Agreements to build a new railway line in East Africa with Chinese help were signed in Nairobi, Kenya, reported the BBC on May 12, 2014. “It is to run from Mombasa to Nairobi and will extend to Uganda, Rwanda, Burundi and South Sudan. … In Kenya, the line [will] replace a narrow-gauge track built more than 100 years ago during British colonial rule. China is to finance 90 percent of the first stage, put at $3.8 billion, with work carried out by a Chinese firm.”
Independent economic program needed
A continental strategy independent of imperialism is the only solution to capitalist domination of Africa’s economic development. This can only be carried out when African states place the needs of their people above those of the global corporations and banks.
A prerequisite for genuine independence is the enhancement of industrial, agricultural, educational, medical and scientific capacity in postcolonial African states. Dependence on the West is a byproduct of the legacy of slavery, colonialism and neocolonialism.
Socialist economic construction in Africa poses an alternative to the world capitalist system. In China, where the people gained liberation from imperialism nearly 66 years ago through a profound revolution, tremendous strides have been made through a state-controlled economy.

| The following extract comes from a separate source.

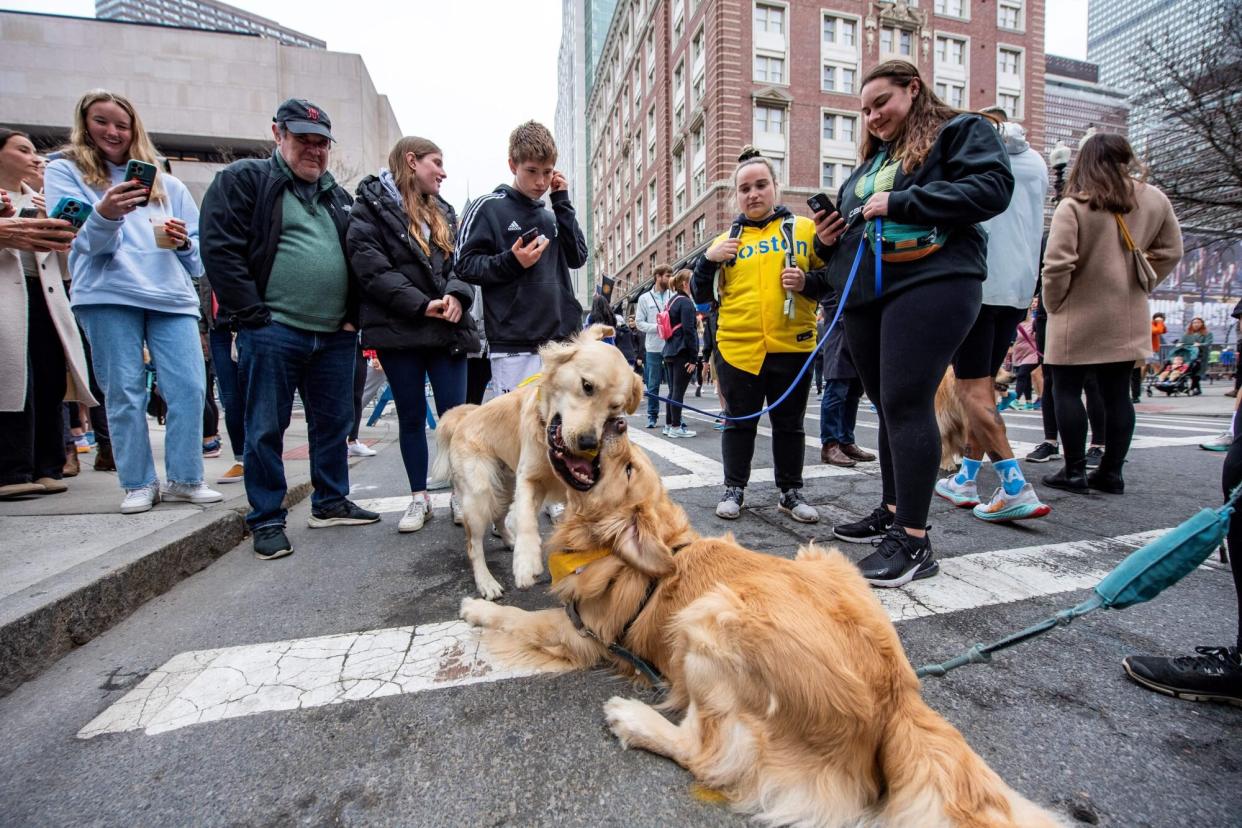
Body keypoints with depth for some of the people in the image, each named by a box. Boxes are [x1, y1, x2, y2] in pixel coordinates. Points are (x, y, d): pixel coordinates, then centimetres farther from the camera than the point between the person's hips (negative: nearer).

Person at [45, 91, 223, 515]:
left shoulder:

In recent decades China has allowed private capital to operate and grow, but the basic infrastructure and the land are owned and under the control of the government, led by the Communist Party.
Revolutionary Cuba has outstripped U.S. imperialism in providing advanced medical services to its people and millions more in Latin America, the Caribbean and Africa. This accomplishment has been made despite a nearly 55-year blockade and U.S. attempts to overthrow the socialist government.
With considerably more natural resources and agricultural potential, a socialist Africa could become a bulwark for economic growth and set standards forthe rest of the world.